This work addresses the longstanding challenge in scientific applications of balancing predictive accuracy with mechanistic interpretability, as existing post-hoc explanation methods fail to uncover causal interactions among features. The authors propose the Multi-Agent Residual In-Context Learning (MARICL) framework, which leverages large language models to infer missing mechanistic knowledge from high-residual samples of a base model and generates explicit, generalizable correction formulas via textual gradient optimization. MARICL unifies prediction and mechanistic understanding, consistently outperforming base models across nine scientific, biomedical, and socioeconomic datasets. Notably, on Cell-Free Protein data, frozen correction formulas improve predictive performance by over 92% on new batches under the same protocol, with failure modes aligning with known biochemical mechanisms—demonstrating robust zero-shot transfer across batches.

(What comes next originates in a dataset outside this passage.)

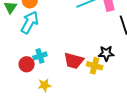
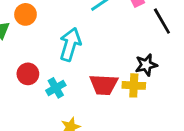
cyan arrow: (30, 22) -> (70, 44), moved
red circle: (27, 64) -> (28, 74), moved

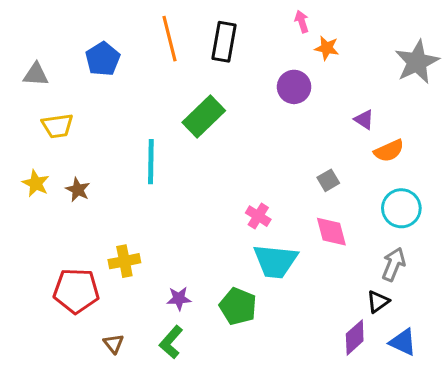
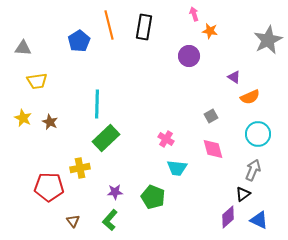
blue pentagon: (103, 59) -> (79, 41), moved
green rectangle: (204, 116) -> (106, 138), moved
cyan trapezoid: (275, 261) -> (177, 168), size x0.7

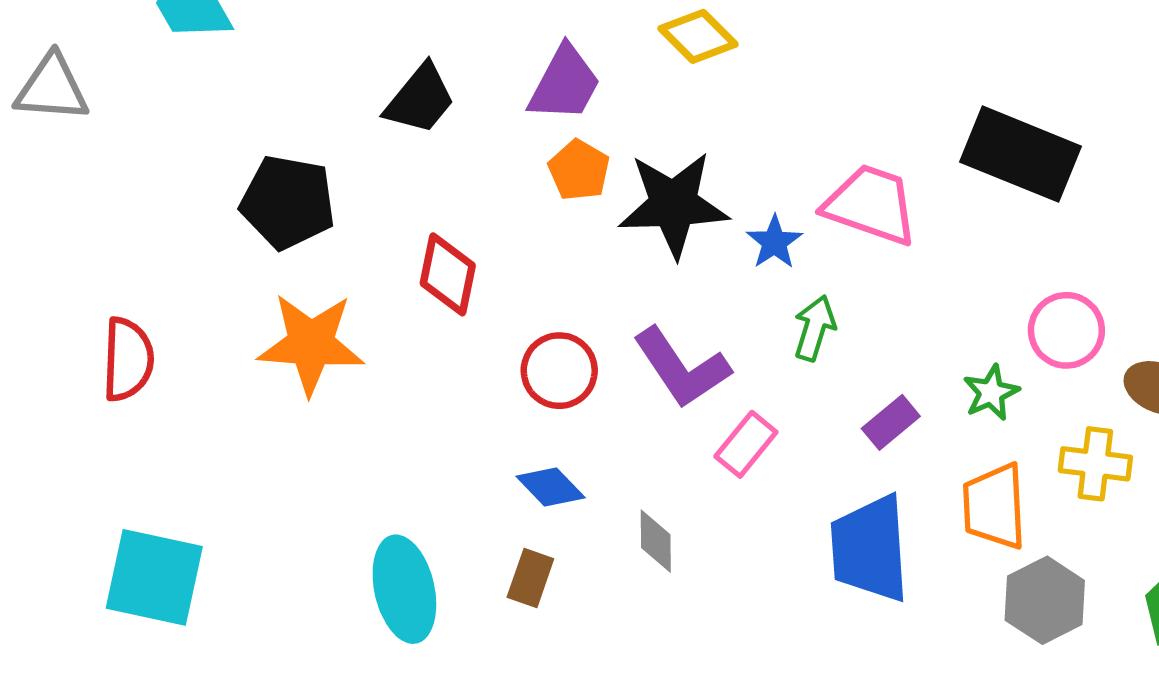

A persistent challenge in machine learning for scientific applications is jointly achieving prediction and understanding. Statistical models excel on structured data but operate as black boxes, while existing interpretability methods are largely inspective: they answer "which features matter?" but do not articulate how features interact or refine explanations iteratively alongside human understanding. Asking an LLM to predict the target directly forces it to search the entire output space; we instead anchor predictions with a base model and ask the LLM the narrower question of what that model is missing. We introduce Multi-Agent Residual In-Context Learning (MARICL), an agentic framework in which LLM agents analyze where a base-model fails, hypothesize missing structure from high-residual examples provided in context, and produce explicit correction terms refined through multi-turn textual gradient optimization. Across nine benchmarks spanning scientific, biomedical, socioeconomic, and synthetic settings, MARICL improves consistently over its base model on all datasets. To test whether these corrections reflect real structure or batch-specific noise, we freeze formulas learned on one experimental batch of the Cell-Free Protein dataset and apply them (with no retraining and no further LLM calls) to held-out batches. Within the same reagent protocol, the frozen formulas improve predictions in over 92% of cases; across a different protocol, they fail systematically. The success boundary aligns with the biochemistry, not the batch count; direct evidence of mechanistic generalization.